CVE-2025-62950: 
WordPress vulnerability analysis and mitigation

A Cross-Site Request Forgery (CSRF) vulnerability was identified in the Contest Gallery WordPress plugin, tracked as CVE-2025-62950. The vulnerability affects versions up to and including 28.0.0 of the Contest Gallery plugin developed by Wasiliy Strecker. The issue was discovered and publicly disclosed on October 12, 2025 (Wordfence, Rapid7).

The vulnerability stems from missing or incorrect nonce validation on a function within the Contest Gallery plugin.

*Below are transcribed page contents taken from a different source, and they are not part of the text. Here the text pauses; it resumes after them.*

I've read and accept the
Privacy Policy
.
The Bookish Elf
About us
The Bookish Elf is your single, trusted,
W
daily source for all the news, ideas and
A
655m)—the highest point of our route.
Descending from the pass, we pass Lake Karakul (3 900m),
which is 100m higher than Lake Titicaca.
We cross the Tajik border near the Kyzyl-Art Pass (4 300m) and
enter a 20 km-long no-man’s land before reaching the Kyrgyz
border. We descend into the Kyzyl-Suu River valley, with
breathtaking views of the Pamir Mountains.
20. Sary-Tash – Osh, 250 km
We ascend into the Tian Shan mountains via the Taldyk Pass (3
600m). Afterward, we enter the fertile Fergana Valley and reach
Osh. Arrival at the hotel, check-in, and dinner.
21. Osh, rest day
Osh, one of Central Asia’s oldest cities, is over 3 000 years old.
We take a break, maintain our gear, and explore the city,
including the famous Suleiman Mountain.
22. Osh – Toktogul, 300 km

The severity of this vulnerability has been assessed with a CVSS v3.1 score of 4.3 (Medium) with the vector string CVSS:3.1/AV:N/AC:L/PR:L/UI:N/S:U/C:L/I:N/A:N. The vulnerability has been classified under CWE-352 (Cross-Site Request Forgery) (NVD, Patchstack).

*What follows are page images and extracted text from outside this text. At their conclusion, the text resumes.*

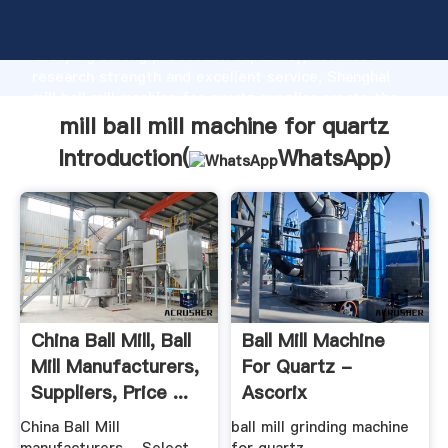
mill ball mill machine for quartz manufacturer
Grasping strong production capability, advanced
research strength and excellent service, Shanghai
mill ball mill machine for quartz supplier create the
value and bring values to all of customers.
mill ball mill machine for quartz
Introduction(
WhatsApp
)
China Ball Mill, Ball
Ball Mill Machine
Mill Manufacturers,
For Quartz -
Suppliers, Price ...
Ascorix
China Ball Mill
ball mill grinding machine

The vulnerability could allow malicious actors to force higher privileged users to execute unwanted actions under their current authentication. This could potentially lead to unauthorized actions being performed on behalf of authenticated administrators (Patchstack).

The vulnerability has been fixed in version 28.0.1 of the Contest Gallery plugin. Site administrators are advised to update to version 28.0.1 or later to remove the vulnerability. Patchstack users have the option to enable auto-update for vulnerable plugins (Patchstack).